Personalized Learning Empowers Learners
A report from the Aspen Institute recommends empowering learners to learn at "any time, any place, any pace" for maximum impact. Assuming that it is maximum impact you seek from a reinforcement program, how can personalized learning empower learners? There are two common myths that crop up when talking about personalized learning.
In the "path argument," learners tend to learn more if they get to pick and choose what they learn. In the "pace argument," participants in a reinforcement program will learn more when they have more power over when, and at what pace, they learn.
While the path argument sounds nice, it actually runs against what we already know about learning -- that it is cumulative.
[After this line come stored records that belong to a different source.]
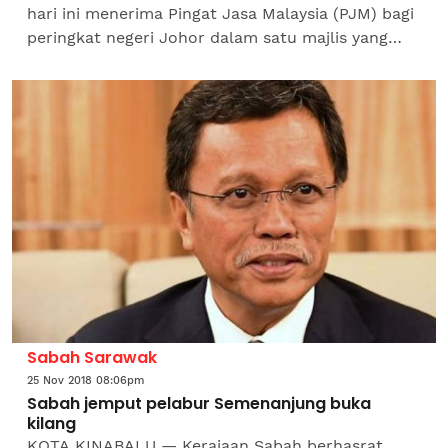
hari ini menerima Pingat Jasa Malaysia (PJM) bagi
peringkat negeri Johor dalam satu majlis yang
diadakan di Dewan SBJ, Bakri di sini hari
ini.Menteri...
Sabah Sarawak
25 Nov 2018 08:06pm
Sabah jemput pelabur Semenanjung buka
kilang
KOTA KINABALU — Kerajaan Sabah berhasrat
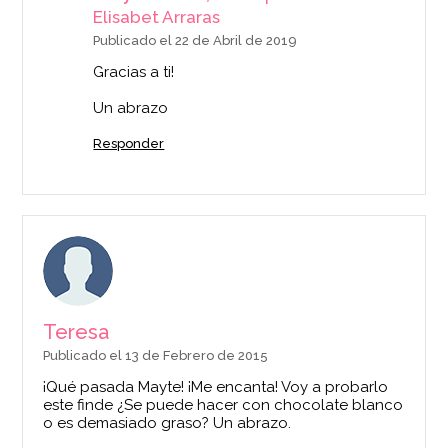
Elisabet Arraras
Publicado el 22 de Abril de 2019
Gracias a ti!
Un abrazo
Responder
Teresa
Publicado el 13 de Febrero de 2015
¡Qué pasada Mayte! ¡Me encanta! Voy a probarlo
este finde ¿Se puede hacer con chocolate blanco
o es demasiado graso? Un abrazo.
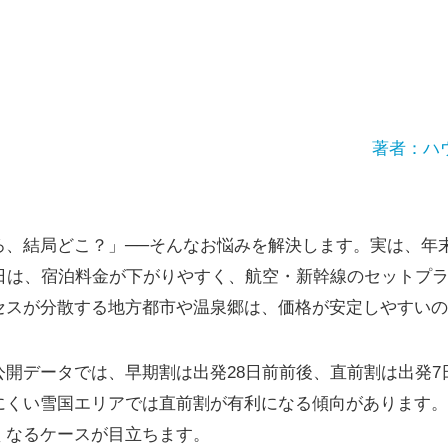
著者：ハ
ろ、結局どこ？」──そんなお悩みを解決します。実は、年
平日は、宿泊料金が下がりやすく、航空・新幹線のセットプ
セスが分散する地方都市や温泉郷は、価格が安定しやすいの
公開データでは、早期割は出発28日前前後、直前割は出発7
にくい雪国エリアでは直前割が有利になる傾向があります。
くなるケースが目立ちます。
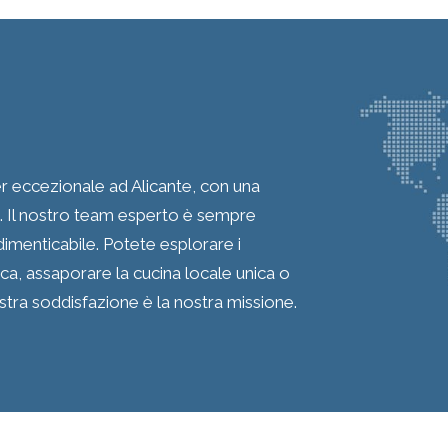
r eccezionale ad Alicante, con una
ti. Il nostro team esperto è sempre
imenticabile. Potete esplorare i
ca, assaporare la cucina locale unica o
ostra soddisfazione è la nostra missione.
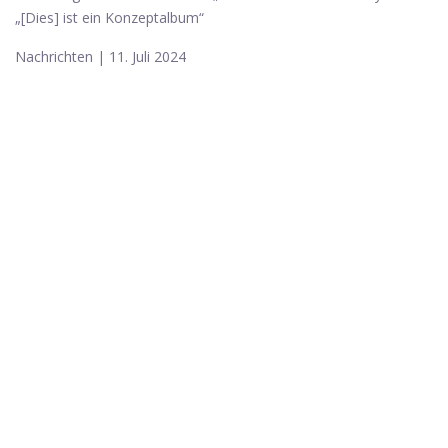
„[Dies] ist ein Konzeptalbum“
Nachrichten | 11. Juli 2024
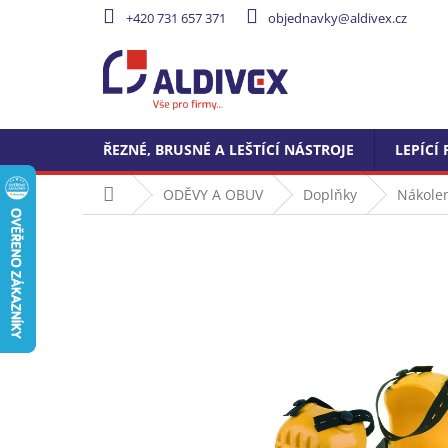
Přejít
+420 731 657 371
objednavky@aldivex.cz
na
obsah
ŘEZNÉ, BRUSNÉ A LEŠTÍCÍ NÁSTROJE
LEPÍCÍ 
Domů
ODĚVY A OBUV
Doplňky
Nákole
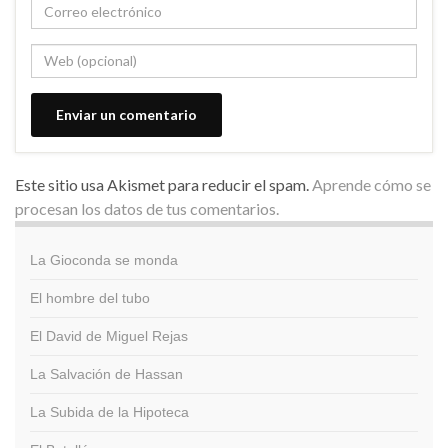
Este sitio usa Akismet para reducir el spam.
Aprende cómo se
procesan los datos de tus comentarios.
La Gioconda se monda
El hombre del tubo
El David de Miguel Rejas
La Salvación de Hassan
La Subida de la Hipoteca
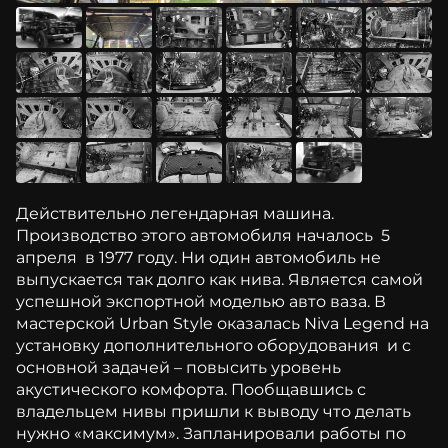
Действительно легендарная машина.
Производство этого автомобиля началось 5
апреля в 1977 году. Ни один автомобиль не
выпускается так долго как нива. Является самой
успешной экспортной моделью авто ваза. В
мастерской Urban Style оказалась Niva Legend на
установку дополнительного оборудования и с
основной задачей – повысить уровень
акустического комфорта. Пообщавшись с
владельцем нивы пришли к выводу что делать
нужно «максимум». Запланировали работы по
To learn a skill, you must be able to understand it based on building blocks you already know. If you try to learn something high level but lack the building blocks to contextualize the information, the learning experience becomes frustrating and learners actively disengage with the process.
When putting together reinforcement courses, you must make sure that participants have the base skills needed to make sense of the information provided. This may mean tiered or leveled training, where participants can learn at the appropriate baseline level, then level up as skills and knowledge are acquired.
With regards to the pace argument, research indicates that some learners do not wish to control the pace of learning; forcing these learners to do so can be counterproductive to the goal of reinforcement. Many learners do not understand, or have the time to, determine the demands of a learning task and how it meshes with their individualistic learning needs. This means that learners often make poor decisions over what or when to learn, and fail to achieve the desired result.
When you think about this, it makes sense. If someone needs training, then they need to develop skills, knowledge, or new habits. Thus, why does it makes sense to put someone with a knowledge gap in charge of structuring their own reinforcement program? They likely do not know what information will most help them, or what lessons will fill in those gaps in their knowledge.
Why Reinforcement Courses Should Guide Learners
Cognitive science has shown that we do not like to think. This contradicts the "pace argument." Our brains are oriented to avoid hard thinking and activities we perceive as unpleasant. In training circumstances, this could mean your staff actively use technology to avoid engaging in difficult programs or thinking about challenging topics. By using technology to guide learning and blend less challenging and more difficult topics, you can encourage greater skills development.
For the same reasons, many learners will opt for a slow pace of learning instead of a faster pace. Again, the reinforcement course is one more deliverable in an already packed schedule, so speeding the pace of the learning program may not make sense.